Task to carry out
Reproduce the lines below word for word, from the first one through the line containing "export const myFeature".

Records shown
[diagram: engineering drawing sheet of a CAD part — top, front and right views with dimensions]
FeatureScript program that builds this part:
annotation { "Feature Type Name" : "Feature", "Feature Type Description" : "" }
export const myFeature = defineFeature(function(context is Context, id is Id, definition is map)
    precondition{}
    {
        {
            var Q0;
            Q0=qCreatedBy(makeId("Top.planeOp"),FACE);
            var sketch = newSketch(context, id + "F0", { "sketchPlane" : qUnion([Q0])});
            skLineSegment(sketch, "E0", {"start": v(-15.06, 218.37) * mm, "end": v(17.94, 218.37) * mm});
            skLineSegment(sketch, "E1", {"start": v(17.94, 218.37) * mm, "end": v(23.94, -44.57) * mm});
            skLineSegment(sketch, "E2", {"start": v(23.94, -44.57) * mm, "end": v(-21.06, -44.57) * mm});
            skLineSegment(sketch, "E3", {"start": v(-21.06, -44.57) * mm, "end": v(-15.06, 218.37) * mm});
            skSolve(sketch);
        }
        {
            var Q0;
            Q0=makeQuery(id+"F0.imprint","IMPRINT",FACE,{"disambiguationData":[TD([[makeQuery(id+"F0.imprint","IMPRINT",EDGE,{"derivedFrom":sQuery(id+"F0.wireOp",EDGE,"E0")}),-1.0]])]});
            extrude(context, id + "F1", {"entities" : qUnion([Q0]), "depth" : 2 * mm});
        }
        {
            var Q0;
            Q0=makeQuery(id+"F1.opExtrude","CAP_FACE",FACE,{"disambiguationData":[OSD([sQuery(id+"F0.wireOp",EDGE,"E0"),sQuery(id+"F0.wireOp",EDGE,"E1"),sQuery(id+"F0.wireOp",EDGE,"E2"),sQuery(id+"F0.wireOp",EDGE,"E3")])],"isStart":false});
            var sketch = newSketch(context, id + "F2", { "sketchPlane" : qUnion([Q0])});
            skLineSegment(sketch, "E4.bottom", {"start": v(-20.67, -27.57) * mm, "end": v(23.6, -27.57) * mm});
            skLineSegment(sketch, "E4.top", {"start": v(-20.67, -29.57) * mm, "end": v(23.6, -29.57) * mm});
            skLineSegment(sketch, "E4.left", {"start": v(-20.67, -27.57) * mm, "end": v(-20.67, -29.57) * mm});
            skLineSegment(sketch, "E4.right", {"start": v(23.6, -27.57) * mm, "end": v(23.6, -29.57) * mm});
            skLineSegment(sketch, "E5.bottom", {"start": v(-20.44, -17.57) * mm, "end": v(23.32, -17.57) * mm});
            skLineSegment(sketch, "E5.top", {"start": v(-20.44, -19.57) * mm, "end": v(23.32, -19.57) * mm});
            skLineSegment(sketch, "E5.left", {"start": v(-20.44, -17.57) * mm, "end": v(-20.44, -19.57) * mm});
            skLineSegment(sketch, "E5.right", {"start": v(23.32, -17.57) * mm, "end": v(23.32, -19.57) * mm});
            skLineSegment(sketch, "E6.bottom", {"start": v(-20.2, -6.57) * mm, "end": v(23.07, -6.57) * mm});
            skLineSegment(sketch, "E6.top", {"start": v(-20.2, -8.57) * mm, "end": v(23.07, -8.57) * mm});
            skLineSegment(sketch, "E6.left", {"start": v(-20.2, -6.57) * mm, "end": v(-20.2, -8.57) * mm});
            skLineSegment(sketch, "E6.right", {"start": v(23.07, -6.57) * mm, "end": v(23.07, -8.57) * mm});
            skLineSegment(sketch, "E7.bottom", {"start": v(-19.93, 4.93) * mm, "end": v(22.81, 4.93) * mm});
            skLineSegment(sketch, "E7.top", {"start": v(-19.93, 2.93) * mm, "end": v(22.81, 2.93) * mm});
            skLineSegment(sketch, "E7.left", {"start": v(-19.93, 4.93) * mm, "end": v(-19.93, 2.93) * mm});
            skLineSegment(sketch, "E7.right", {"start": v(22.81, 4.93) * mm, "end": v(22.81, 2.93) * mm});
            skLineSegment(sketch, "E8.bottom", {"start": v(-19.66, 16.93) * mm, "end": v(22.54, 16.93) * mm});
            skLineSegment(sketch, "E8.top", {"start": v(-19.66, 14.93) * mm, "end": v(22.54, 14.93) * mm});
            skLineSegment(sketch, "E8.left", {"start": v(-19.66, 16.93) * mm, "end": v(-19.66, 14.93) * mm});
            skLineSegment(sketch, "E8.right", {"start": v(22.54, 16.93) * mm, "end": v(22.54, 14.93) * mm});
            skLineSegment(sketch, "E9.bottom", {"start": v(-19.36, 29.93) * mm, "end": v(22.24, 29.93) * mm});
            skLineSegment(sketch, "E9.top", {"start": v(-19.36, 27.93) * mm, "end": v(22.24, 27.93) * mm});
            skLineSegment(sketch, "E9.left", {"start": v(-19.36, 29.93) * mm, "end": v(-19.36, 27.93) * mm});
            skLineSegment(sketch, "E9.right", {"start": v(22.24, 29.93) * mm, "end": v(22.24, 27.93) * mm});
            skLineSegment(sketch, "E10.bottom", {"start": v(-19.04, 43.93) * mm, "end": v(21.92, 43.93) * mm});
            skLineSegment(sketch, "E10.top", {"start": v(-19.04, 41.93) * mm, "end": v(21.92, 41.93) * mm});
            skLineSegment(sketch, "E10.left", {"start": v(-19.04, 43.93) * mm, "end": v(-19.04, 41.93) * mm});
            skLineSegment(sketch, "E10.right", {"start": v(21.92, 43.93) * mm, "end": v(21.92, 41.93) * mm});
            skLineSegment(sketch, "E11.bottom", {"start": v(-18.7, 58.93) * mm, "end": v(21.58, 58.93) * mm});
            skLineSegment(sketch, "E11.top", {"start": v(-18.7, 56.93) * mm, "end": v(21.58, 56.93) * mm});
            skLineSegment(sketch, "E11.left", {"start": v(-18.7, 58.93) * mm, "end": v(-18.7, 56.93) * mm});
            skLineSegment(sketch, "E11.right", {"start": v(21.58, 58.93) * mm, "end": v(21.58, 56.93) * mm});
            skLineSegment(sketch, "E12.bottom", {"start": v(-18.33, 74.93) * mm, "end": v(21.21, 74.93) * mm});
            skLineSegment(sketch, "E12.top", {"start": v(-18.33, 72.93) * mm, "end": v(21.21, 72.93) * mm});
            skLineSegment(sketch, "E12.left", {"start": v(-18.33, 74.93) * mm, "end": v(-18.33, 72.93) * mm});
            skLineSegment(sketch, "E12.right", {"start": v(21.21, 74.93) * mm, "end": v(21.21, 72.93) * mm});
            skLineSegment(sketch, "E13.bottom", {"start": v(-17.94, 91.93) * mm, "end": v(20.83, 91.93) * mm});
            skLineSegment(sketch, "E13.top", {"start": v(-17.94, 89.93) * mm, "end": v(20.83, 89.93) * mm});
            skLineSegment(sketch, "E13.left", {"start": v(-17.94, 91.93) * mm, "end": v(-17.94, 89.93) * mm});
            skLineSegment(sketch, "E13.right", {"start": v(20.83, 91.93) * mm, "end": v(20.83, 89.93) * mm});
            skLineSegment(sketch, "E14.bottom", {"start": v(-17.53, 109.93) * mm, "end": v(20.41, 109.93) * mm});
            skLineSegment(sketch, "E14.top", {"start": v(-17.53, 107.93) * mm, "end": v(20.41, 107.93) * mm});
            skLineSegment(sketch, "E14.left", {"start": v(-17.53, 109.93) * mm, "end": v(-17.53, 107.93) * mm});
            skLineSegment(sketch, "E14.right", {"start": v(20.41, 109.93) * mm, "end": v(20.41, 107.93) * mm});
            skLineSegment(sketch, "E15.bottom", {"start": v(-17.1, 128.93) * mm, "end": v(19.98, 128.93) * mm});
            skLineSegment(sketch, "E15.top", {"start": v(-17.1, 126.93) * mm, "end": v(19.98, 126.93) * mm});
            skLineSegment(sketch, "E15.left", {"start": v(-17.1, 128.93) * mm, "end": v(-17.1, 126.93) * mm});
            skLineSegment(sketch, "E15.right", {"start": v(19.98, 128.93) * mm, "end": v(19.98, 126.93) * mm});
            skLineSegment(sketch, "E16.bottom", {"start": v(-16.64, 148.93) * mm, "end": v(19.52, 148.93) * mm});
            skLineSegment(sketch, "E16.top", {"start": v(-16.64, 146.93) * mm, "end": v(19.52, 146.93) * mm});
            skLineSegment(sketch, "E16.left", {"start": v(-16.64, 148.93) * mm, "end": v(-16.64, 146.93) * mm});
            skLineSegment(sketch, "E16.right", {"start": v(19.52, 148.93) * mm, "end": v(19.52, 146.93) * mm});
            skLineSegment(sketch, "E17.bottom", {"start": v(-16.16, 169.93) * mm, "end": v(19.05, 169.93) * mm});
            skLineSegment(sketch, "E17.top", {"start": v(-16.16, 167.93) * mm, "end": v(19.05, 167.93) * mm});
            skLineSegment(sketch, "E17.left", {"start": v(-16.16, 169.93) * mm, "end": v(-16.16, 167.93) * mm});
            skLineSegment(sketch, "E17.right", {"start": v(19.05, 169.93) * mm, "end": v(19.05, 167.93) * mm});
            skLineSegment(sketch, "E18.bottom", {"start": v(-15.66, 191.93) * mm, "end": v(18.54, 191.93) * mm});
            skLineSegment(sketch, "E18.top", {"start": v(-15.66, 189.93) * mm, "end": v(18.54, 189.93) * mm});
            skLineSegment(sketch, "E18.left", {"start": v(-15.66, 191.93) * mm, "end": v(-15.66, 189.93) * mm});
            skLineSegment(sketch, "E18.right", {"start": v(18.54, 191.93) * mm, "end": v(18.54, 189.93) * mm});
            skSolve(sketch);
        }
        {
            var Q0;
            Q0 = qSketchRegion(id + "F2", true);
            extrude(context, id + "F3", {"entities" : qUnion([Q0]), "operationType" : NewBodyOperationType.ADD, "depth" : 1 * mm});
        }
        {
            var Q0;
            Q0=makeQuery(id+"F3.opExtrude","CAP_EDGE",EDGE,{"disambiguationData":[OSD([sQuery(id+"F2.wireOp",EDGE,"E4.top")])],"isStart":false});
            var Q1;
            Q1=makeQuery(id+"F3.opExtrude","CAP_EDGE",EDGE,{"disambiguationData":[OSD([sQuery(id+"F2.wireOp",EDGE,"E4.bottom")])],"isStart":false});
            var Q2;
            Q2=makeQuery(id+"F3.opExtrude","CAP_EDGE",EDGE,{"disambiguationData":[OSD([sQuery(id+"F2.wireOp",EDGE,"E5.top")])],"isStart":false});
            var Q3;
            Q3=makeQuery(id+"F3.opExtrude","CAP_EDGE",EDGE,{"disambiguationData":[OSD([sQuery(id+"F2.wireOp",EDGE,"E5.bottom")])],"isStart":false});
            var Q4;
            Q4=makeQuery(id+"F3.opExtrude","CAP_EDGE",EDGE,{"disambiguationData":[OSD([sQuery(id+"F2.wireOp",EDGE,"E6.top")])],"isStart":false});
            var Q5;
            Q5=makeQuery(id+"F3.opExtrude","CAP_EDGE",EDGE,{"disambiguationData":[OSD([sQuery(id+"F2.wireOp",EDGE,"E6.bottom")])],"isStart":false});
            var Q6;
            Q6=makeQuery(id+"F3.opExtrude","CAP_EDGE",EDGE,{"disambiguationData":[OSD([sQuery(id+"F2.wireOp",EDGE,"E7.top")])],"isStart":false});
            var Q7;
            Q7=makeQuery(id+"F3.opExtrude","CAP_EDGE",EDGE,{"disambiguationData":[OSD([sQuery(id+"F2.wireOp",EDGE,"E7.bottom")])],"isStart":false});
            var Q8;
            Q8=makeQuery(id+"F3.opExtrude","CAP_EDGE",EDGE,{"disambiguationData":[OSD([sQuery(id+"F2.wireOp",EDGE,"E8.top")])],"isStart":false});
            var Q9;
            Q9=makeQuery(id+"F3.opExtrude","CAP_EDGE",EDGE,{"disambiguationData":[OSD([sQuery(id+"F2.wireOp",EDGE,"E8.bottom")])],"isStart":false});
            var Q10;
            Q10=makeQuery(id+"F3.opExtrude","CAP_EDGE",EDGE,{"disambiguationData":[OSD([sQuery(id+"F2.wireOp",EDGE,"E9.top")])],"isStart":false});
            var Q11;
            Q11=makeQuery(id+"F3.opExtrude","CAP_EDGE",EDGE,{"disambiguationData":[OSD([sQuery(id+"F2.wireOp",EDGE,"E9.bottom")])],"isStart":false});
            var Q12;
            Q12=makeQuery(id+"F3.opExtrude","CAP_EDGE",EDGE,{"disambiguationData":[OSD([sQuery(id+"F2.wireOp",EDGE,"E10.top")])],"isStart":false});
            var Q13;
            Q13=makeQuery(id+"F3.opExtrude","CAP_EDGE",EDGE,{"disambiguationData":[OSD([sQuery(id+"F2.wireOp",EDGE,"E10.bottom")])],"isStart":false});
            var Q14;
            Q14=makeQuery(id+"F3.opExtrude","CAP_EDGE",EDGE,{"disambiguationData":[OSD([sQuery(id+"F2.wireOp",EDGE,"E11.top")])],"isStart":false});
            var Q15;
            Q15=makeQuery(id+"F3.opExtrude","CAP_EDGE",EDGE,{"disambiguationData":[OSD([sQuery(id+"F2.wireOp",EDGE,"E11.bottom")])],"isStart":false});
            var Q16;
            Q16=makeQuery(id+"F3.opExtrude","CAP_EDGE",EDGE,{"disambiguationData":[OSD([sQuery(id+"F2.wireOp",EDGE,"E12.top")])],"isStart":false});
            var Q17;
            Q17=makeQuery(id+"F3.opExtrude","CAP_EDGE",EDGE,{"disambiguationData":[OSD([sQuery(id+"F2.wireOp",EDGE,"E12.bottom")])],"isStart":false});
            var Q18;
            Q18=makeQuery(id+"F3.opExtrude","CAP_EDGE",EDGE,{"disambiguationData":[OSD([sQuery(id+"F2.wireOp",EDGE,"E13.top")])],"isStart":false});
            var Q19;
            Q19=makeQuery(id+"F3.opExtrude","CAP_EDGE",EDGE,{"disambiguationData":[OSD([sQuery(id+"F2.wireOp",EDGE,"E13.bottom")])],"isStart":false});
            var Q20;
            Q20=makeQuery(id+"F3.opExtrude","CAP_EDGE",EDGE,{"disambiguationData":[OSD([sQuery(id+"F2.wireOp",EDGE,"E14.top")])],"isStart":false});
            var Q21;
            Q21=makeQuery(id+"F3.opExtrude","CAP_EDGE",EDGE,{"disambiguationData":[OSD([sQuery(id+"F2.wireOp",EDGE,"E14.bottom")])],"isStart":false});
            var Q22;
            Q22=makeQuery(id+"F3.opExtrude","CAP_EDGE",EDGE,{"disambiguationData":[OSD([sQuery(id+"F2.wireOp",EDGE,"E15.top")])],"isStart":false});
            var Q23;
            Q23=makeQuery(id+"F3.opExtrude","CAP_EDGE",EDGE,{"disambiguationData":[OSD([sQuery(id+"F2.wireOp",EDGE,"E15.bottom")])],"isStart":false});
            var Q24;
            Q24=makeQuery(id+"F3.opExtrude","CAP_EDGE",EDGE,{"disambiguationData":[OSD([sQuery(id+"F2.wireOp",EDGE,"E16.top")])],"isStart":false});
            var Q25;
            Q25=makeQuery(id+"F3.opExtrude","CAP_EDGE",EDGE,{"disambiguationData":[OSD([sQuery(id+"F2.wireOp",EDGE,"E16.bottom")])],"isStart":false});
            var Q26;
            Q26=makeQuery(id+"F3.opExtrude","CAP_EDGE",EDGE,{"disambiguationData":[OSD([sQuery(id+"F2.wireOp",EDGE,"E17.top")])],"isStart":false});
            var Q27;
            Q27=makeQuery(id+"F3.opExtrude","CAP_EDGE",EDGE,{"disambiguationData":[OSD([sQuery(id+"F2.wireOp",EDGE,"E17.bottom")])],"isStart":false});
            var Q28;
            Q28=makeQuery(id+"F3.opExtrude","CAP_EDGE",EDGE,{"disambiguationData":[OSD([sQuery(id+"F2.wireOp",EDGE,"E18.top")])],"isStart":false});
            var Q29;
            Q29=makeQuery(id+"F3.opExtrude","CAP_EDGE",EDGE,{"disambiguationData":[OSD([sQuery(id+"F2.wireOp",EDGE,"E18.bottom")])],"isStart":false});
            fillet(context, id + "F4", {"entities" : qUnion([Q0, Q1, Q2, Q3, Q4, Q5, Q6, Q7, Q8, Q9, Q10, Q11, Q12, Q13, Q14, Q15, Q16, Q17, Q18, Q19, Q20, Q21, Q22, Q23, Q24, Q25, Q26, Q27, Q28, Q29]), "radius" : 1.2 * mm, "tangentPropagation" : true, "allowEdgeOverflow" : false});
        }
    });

In response
[diagram: engineering drawing sheet of a CAD part — top, front and right views with dimensions]
FeatureScript program that builds this part:
annotation { "Feature Type Name" : "Feature", "Feature Type Description" : "" }
export const myFeature = defineFeature(function(context is Context, id is Id, definition is map)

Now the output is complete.